*OBJECTIVE 1*
Count the lines in the listing that contain the string "shape", with case counting, and give only that number.

-------- READING TEXT

Finally, you might request a character that a font doesn’t contain. One way to deal with this is to render a glyph representing a missing glyph, usually an empty box or a question mark. But it’s typically more useful to use the correct glyph from a different font. This is called font fallback and happens all the time for emojis, but can also happen when you suddenly change script without bothering to pick a new font. Font fallback is an imprecise science, typically relying on an operating system font that has a very large number of characters, but might look very different from your existing font.

Once you have determined the order and location of glyphs, you are still not done. Text often needs to be wrapped to fit into a specific width, it may need a specific justification, perhaps, indentation or tracking must be applied, etc. Thankfully, all of this is generally a matter of (often gnarly) math that you just have to get right. That is, all except text wrapping which should happen at the right boundaries, and may need to break up a word and inserting a hyphen etc.

Like I said, the pit of despair is bottomless…

Font handling in R

You hopefully arrive at this section with an appreciation of the horrors that goes into rendering text. If not, maybe this blog post will convince you.

Are you still here? Good.

Now that you understand the basics of what goes into handling fonts and text, we can now discuss the details of fonts in R specifically.

Fonts and text from a user perspective

The users perception of working with fonts in R is largely shaped by plots. This means using either base or grid graphics or one of the packages that have been build on top of it, like ggplot2. While the choice of tool will affect where you specify the font to use, they generally agree on how to specify it.

Graphic system Argument
Typeface Font Size

Base

Arguments are passed to par() to set globally or directly to the call that renders text (e.g. text())

family font cra (pixels) or cin (inches) multiplied by cex

Grid

Arguments are passed to the gp argument of relevant grobs using the gpar() constructor

fontfamily fontface fontsize (points) multiplied by cex

ggplot2

Arguments are set in element_text() to alter theme fonts or directly in the geom call to alter geom fonts

family face (in element_text()) or fontface (in geoms) size (points when used in element_text(), depends on the value of size.unit argument when used in geom)

From the table it is clear that in R fontfamily/family is used to describe the typeface and font/fontface/face is used to select a font from the typeface. Size settings is just a plain mess.

The major limitation in fontface (and friends) is that it takes a number, not a string, and you can only select from four options: 1: plain, 2: bold, 3: italic, and 4: bold-italic. This means, for example, that there’s no way to select Futura Condensed Extra Bold. Another limitation is that it’s not possible to specify any font variations such as using tabular numbers or stylistic ligatures.

Fonts and text from a graphics device perspective

In R, a graphics device is the part responsible for doing the rendering you request and put it on your screen or in a file. When you call png() or ragg::agg_png() you open up a graphics device that will receive all the plotting instructions from R. Both graphics devices will ultimately produce the same file type (PNG), but how they choose to handle and respond to the plotting instructions may differ (greatly). Nowhere is this difference more true than when it comes to text rendering.

----------------
-------- INPUT ROWS

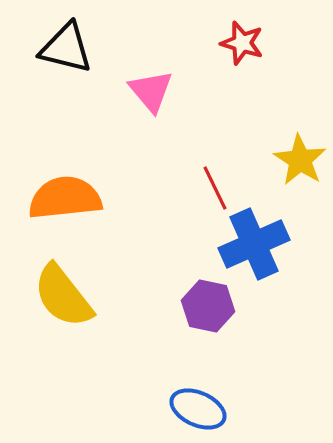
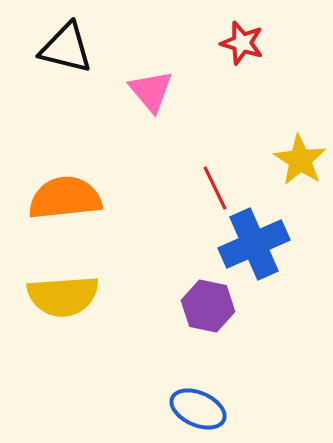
yellow semicircle: rotated 56 degrees counterclockwise
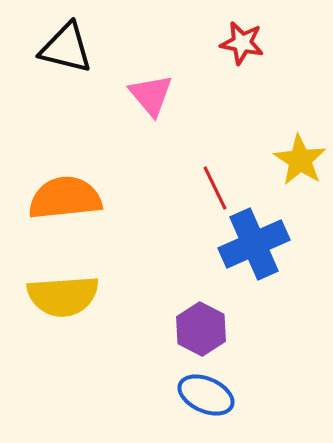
red star: rotated 6 degrees counterclockwise
pink triangle: moved 4 px down
purple hexagon: moved 7 px left, 23 px down; rotated 15 degrees clockwise
blue ellipse: moved 8 px right, 14 px up
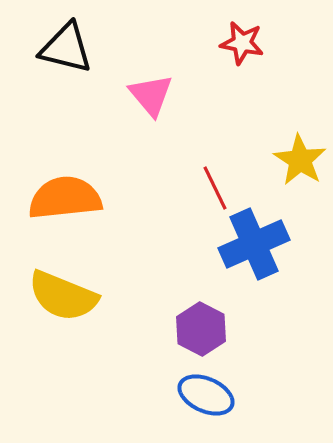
yellow semicircle: rotated 26 degrees clockwise
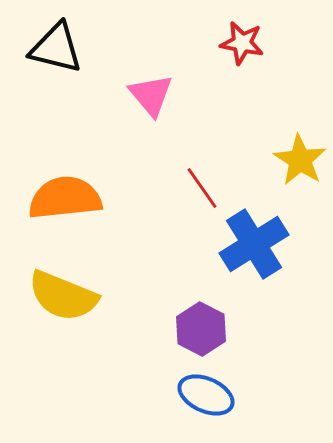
black triangle: moved 10 px left
red line: moved 13 px left; rotated 9 degrees counterclockwise
blue cross: rotated 8 degrees counterclockwise
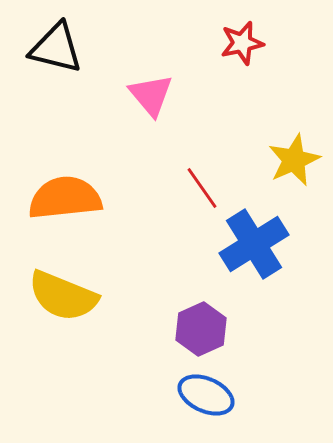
red star: rotated 24 degrees counterclockwise
yellow star: moved 6 px left; rotated 16 degrees clockwise
purple hexagon: rotated 9 degrees clockwise
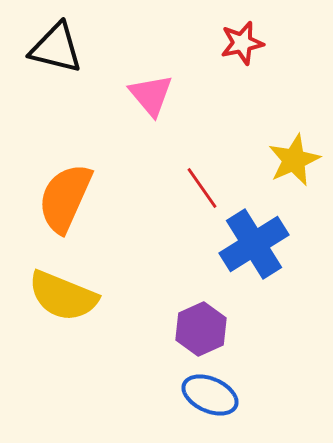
orange semicircle: rotated 60 degrees counterclockwise
blue ellipse: moved 4 px right
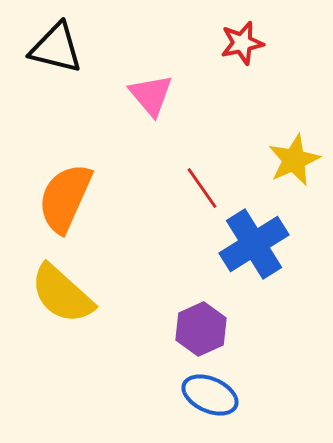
yellow semicircle: moved 1 px left, 2 px up; rotated 20 degrees clockwise
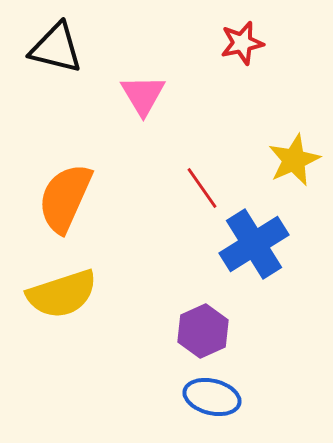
pink triangle: moved 8 px left; rotated 9 degrees clockwise
yellow semicircle: rotated 60 degrees counterclockwise
purple hexagon: moved 2 px right, 2 px down
blue ellipse: moved 2 px right, 2 px down; rotated 10 degrees counterclockwise
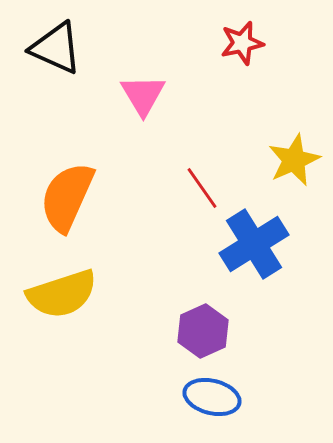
black triangle: rotated 10 degrees clockwise
orange semicircle: moved 2 px right, 1 px up
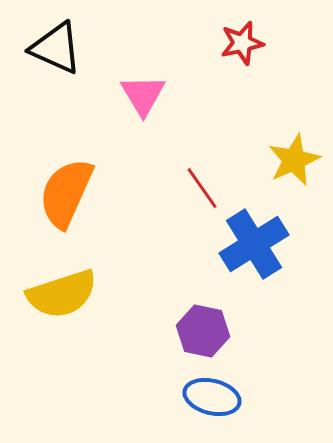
orange semicircle: moved 1 px left, 4 px up
purple hexagon: rotated 24 degrees counterclockwise
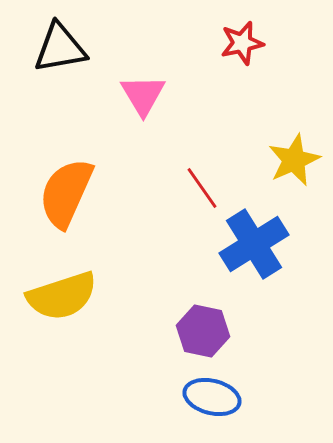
black triangle: moved 4 px right; rotated 34 degrees counterclockwise
yellow semicircle: moved 2 px down
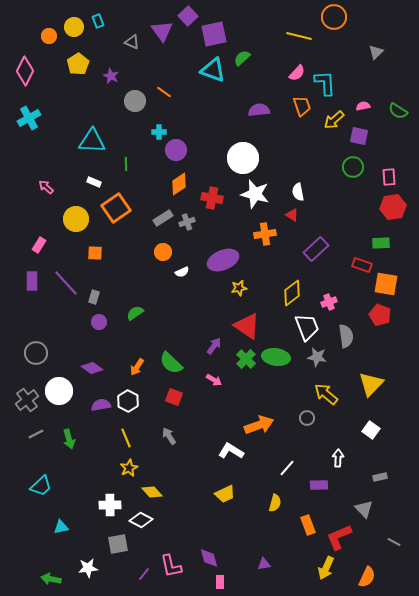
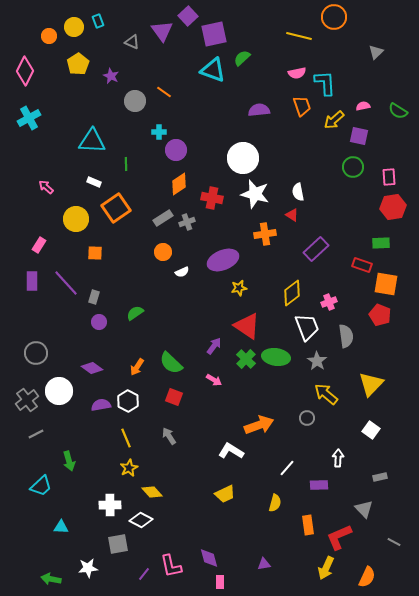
pink semicircle at (297, 73): rotated 36 degrees clockwise
gray star at (317, 357): moved 4 px down; rotated 24 degrees clockwise
green arrow at (69, 439): moved 22 px down
orange rectangle at (308, 525): rotated 12 degrees clockwise
cyan triangle at (61, 527): rotated 14 degrees clockwise
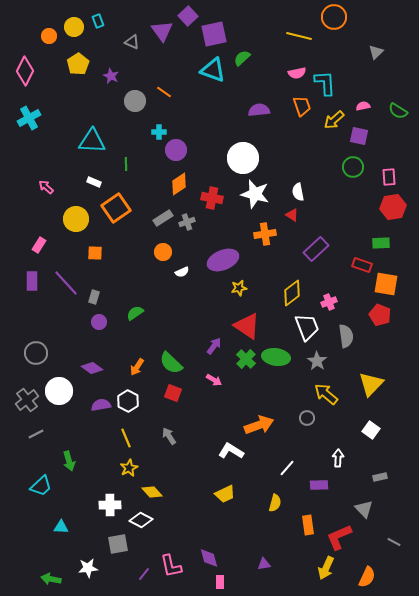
red square at (174, 397): moved 1 px left, 4 px up
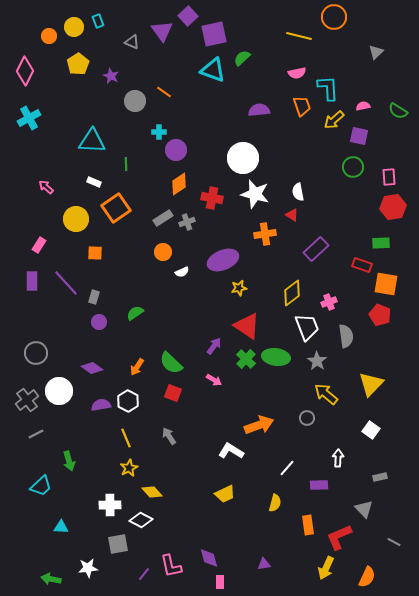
cyan L-shape at (325, 83): moved 3 px right, 5 px down
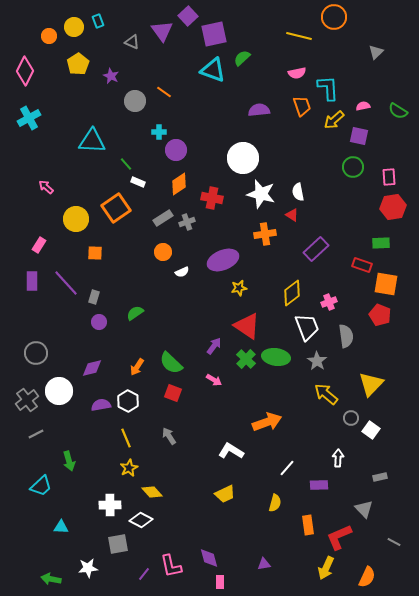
green line at (126, 164): rotated 40 degrees counterclockwise
white rectangle at (94, 182): moved 44 px right
white star at (255, 194): moved 6 px right
purple diamond at (92, 368): rotated 50 degrees counterclockwise
gray circle at (307, 418): moved 44 px right
orange arrow at (259, 425): moved 8 px right, 3 px up
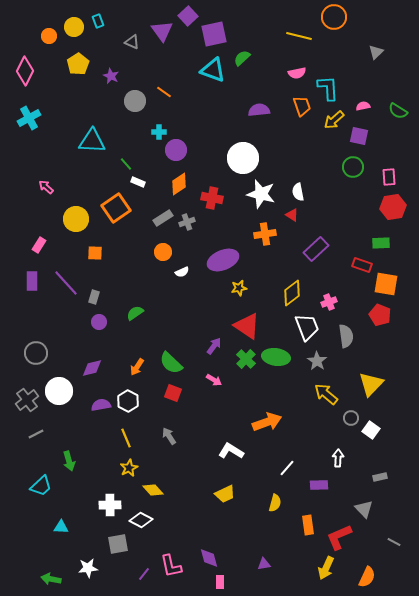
yellow diamond at (152, 492): moved 1 px right, 2 px up
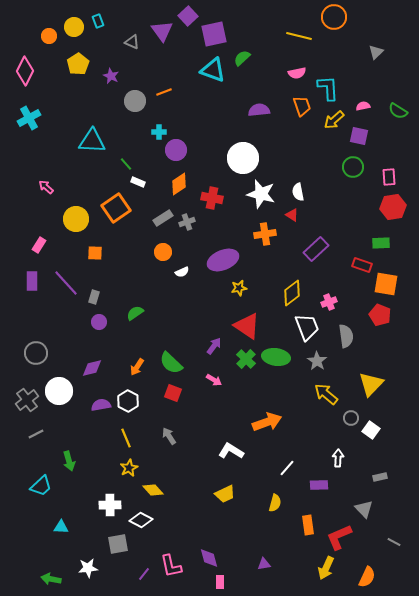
orange line at (164, 92): rotated 56 degrees counterclockwise
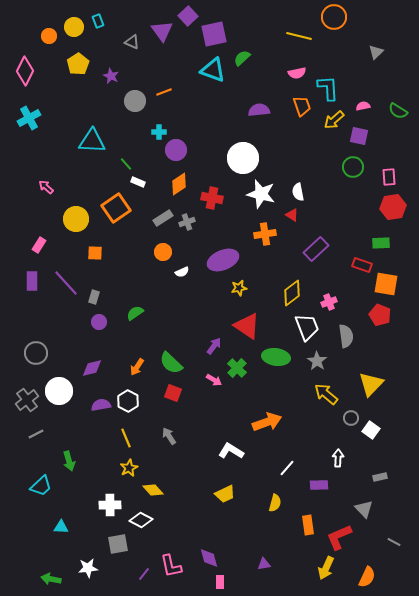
green cross at (246, 359): moved 9 px left, 9 px down
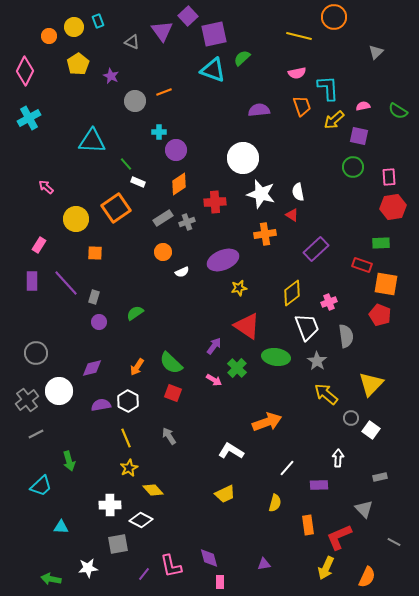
red cross at (212, 198): moved 3 px right, 4 px down; rotated 15 degrees counterclockwise
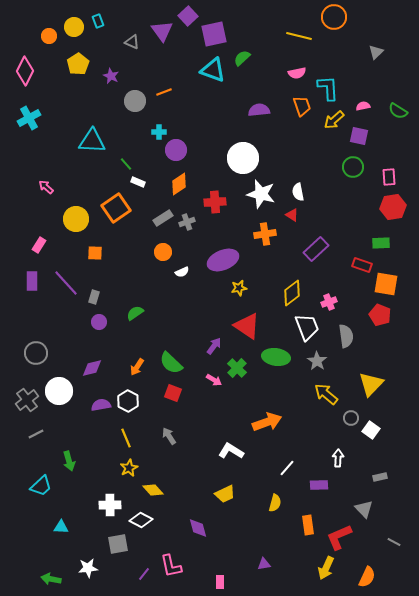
purple diamond at (209, 558): moved 11 px left, 30 px up
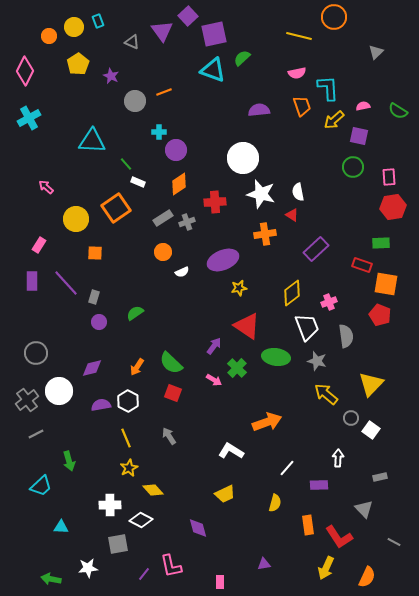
gray star at (317, 361): rotated 18 degrees counterclockwise
red L-shape at (339, 537): rotated 100 degrees counterclockwise
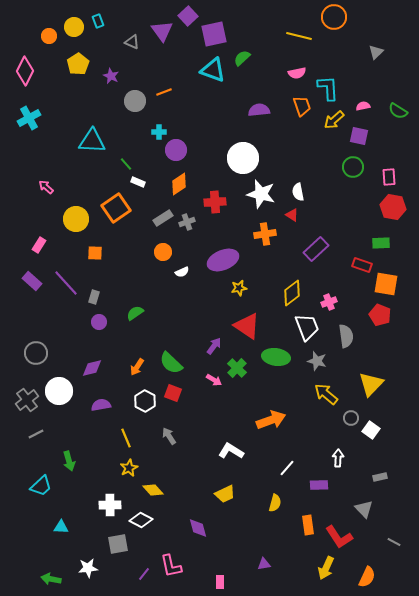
red hexagon at (393, 207): rotated 20 degrees clockwise
purple rectangle at (32, 281): rotated 48 degrees counterclockwise
white hexagon at (128, 401): moved 17 px right
orange arrow at (267, 422): moved 4 px right, 2 px up
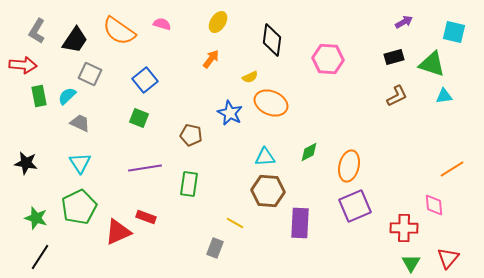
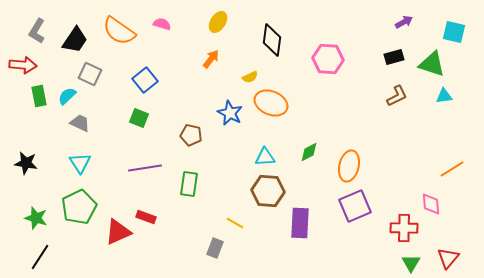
pink diamond at (434, 205): moved 3 px left, 1 px up
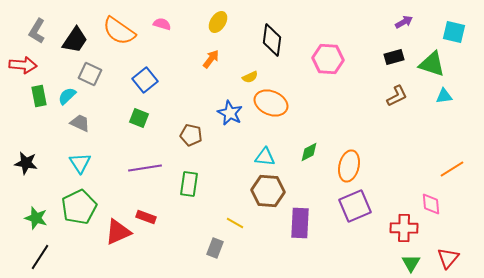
cyan triangle at (265, 157): rotated 10 degrees clockwise
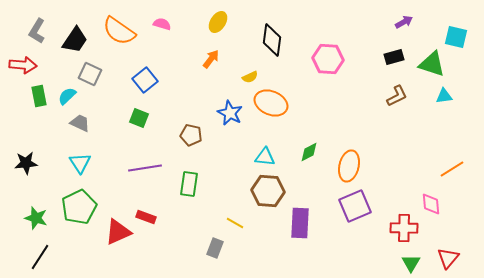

----------------

*OBJECTIVE 2*
In the text on fonts in R, what is it called when a missing character is drawn with the correct glyph from a different font?

*RESULT 1*
2

*RESULT 2*
Font fallback.